Well... I splitted the wings to the components as there was no glueing at all. Will try soldering iron welding technique by piercing the holes in the materials.
Last edited by Syberian; Nov 14, 2009 at 03:12 PM.
Nov 14, 2009, 03:45 PM
Registered User
Siberian, I think CA is better than hot glue for cold weather flying. If you don't find CA you could use hot glue and add a few staples to the seam. Even zip-ties would help keep the wing together. You could sew the seam with monofilement fishing line. My wife has a recipe for pelmeni that requires the chef to put the pelmeni on a tray and place them outside until they freeze. We've been waiting for months here in California for them to freeze. You're very fortunate to be in Siberia!
Nov 14, 2009, 04:02 PM
Registered User
Oleg, Go to www.vorona.org. The crow is an accomplished SPADER and cold weather flier. He lives in Ufa, Rossia. I think he would be a great help to you. Good luck..

Nov 15, 2009, 06:28 AM
Syberian's Avatar
Well, I`d prefer to keep my pelmeni among the cold beer in my large refrigerator located under my Hawaii isle villa Just a dreams.

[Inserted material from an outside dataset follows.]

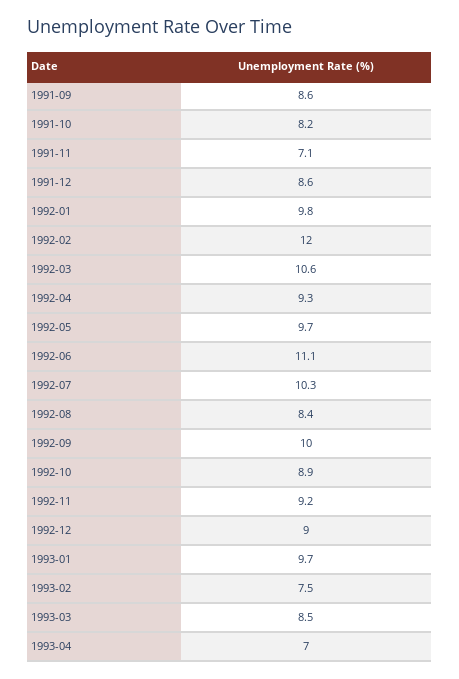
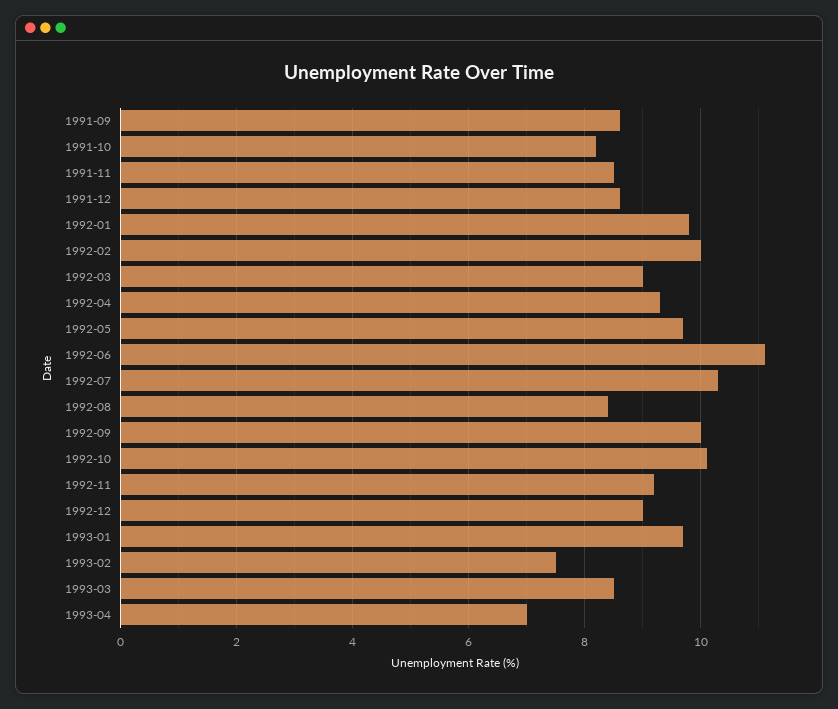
1991-11: 7.1 -> 8.5
1992-02: 12 -> 10
1992-03: 10.6 -> 9
1992-10: 8.9 -> 10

I`m already wrote to the Crow about the coro a couple of weeks ago and don`t rcvd any reply yet.

I got a lighter torch and the soldering iron and spent all night experimenting with the coro.

I believe now the welding is the best way to bond the coro plates together. Despite of thermometer readings.

UPD Just received an answer from crow.
Last edited by Syberian; Nov 15, 2009 at 09:53 AM.